::: RECORDS TO USE :::

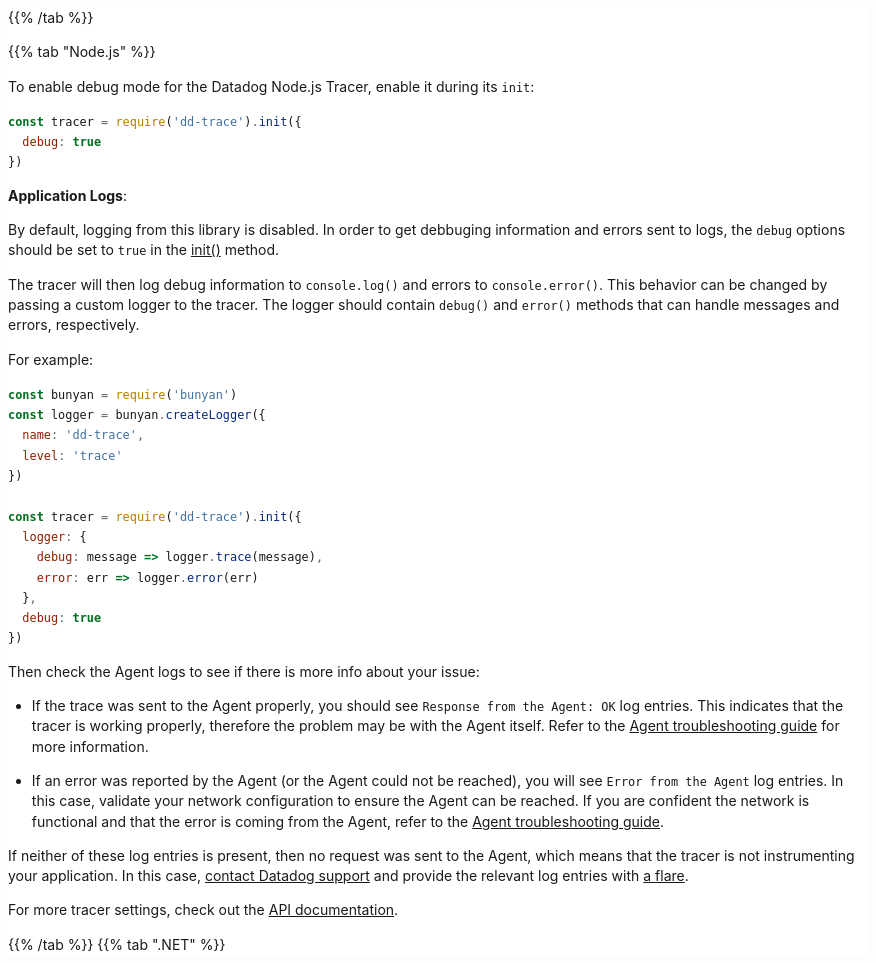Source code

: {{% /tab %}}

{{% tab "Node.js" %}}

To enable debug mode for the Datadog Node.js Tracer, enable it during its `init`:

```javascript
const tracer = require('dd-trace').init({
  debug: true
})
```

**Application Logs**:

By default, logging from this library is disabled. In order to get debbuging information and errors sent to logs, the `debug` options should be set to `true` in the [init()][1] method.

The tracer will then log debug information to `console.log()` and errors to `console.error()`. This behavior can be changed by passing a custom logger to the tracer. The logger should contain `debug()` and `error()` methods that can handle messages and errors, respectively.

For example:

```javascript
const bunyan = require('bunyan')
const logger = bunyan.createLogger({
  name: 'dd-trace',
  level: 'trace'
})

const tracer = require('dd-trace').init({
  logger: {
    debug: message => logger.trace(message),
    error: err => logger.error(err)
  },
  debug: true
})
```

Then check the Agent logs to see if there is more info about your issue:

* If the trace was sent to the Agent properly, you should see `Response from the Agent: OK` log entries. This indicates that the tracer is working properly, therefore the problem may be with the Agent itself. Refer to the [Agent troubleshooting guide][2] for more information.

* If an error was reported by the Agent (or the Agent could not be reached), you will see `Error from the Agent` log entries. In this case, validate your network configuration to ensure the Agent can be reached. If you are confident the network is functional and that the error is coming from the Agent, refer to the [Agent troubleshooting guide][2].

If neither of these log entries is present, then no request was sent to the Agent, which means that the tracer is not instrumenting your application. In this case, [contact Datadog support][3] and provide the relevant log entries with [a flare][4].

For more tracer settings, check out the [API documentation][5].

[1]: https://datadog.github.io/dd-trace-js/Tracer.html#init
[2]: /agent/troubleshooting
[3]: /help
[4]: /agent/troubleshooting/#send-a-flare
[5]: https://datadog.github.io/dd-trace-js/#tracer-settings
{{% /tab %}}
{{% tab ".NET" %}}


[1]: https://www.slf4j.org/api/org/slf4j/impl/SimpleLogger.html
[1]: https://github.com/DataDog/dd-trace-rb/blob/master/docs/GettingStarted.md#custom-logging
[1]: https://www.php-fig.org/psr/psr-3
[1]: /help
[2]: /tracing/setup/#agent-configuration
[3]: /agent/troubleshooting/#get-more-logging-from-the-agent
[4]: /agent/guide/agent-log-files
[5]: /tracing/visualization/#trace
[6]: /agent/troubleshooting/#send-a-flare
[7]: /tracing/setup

:::

* [WORK ORDER]
Within the entries above, how many lines hold the string "errors"? State the number with no other words.

* [RESULT OF THE TASK]
2